In Pompano Beach, Florida this week, a dozen kids ranging in age from four to eleven were brought to the attention of local law enforcement for playing a pretend game that they call "dope dealer." The game, it seems, is simple, with youngsters trading leaves, which represent money, for plastic baggies containing pretend "drugs." "We play dope dealer all the time," a seven year-old later said, "And tag."
Even the worst excesses of the drug war are justified, again and again, as vital, lest we "send the wrong message to our children." Perversely, however, the drug war and the black market that it creates not only puts the drugs and the drug trade within easy reach of our kids, but also creates a culture of prohibition that inundates their lives.
For the twelve kids from Pompano Beach, the drug trade is no abstraction. Two homes on their block stand boarded as ex- crack houses. One can be sure that a large number of the older teens in their neighborhood, and certainly those who drive nice cars and wear expensive jewelry--in other words, the obvious role models--are involved to one degree or another in "the business."
And the culture of prohibition does not stop at the outer edges of crack-infested neighborhoods. For it is from these communities, poor urban as well as suburban areas, that America's youth culture originates. Rap music that reinforces the "Us vs. Them" nature of relations with the police, the baggy pants and homemade tattoos apropos of prison life, and the cultivated fear that passes for respect on the streets have all found their way into the youth mainstream. The fact is that the music, clothes and language of America's youth all have their origins in the ghetto -- just ask any marketing executive for Nike or Sony Records -- and the experiences of the kids from those communities are dominated by prohibition and its attendant economies.
Children, all children, internalize what they see around them. This might come as a surprise to politicians who think that kids take their cues from whether or not the President inhaled or how many mandatory minimum sentencing bills are passed, but it's true. Prohibition creates markets, which create entrepreneurs, who accumulate wealth, and they do so in open defiance of both the laws of the land and those whom we pay to enforce them. And despite the best intentions of those who want nothing more than to save the children by making prohibition work, the kids, large numbers of them anyway, will always be more heavily influenced by the actions and lifestyles of their direct elders--their siblings and cousins and neighbors -- than they will be by the admonitions of well-meaning adults.
Today, in Pompano Beach, Florida, and doubtless in communities across the nation, kids between the ages of four and eleven are playing "dope dealer." They are, as kids will do, absorbing the culture that they are exposed to.

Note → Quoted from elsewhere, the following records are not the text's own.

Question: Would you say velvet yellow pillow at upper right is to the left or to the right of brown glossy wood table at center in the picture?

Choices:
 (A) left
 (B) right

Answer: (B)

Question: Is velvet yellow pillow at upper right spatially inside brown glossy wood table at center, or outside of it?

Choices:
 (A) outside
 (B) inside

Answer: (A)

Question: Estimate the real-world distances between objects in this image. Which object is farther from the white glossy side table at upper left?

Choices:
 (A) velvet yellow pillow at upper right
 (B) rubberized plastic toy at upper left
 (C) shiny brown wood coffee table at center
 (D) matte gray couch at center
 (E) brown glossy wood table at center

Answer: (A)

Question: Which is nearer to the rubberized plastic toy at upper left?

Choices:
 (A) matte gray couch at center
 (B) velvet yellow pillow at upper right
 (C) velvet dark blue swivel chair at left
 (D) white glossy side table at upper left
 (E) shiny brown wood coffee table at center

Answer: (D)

They are, it is safe to assume, not unlike their grandparents or great-grandparents, who probably played at being Al Capone or one of the other Prohibition-era gangsters. What is surprising is that we as a society insist upon fueling this destructive culture in the face of overwhelming evidence that prohibition is doomed to fail.

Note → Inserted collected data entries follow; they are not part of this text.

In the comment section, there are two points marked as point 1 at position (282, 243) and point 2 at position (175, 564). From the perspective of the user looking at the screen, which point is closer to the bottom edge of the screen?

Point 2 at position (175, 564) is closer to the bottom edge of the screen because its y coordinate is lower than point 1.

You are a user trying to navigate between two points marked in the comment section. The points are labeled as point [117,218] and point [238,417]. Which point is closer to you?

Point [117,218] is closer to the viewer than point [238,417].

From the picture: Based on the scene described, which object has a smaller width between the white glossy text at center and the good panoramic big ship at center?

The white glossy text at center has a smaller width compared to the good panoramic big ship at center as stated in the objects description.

Our leaders tell us over and over again that they are sending a message to our children, and they are right. But the message is one of lawlessness and conflict and the normalization of violence. It is a message that is reinforced every time that we reaffirm our commitment to prosecuting a failed drug war. It is the message of the culture of prohibition, and it has come through loud and clear. Just ask the Pompano Beach twelve.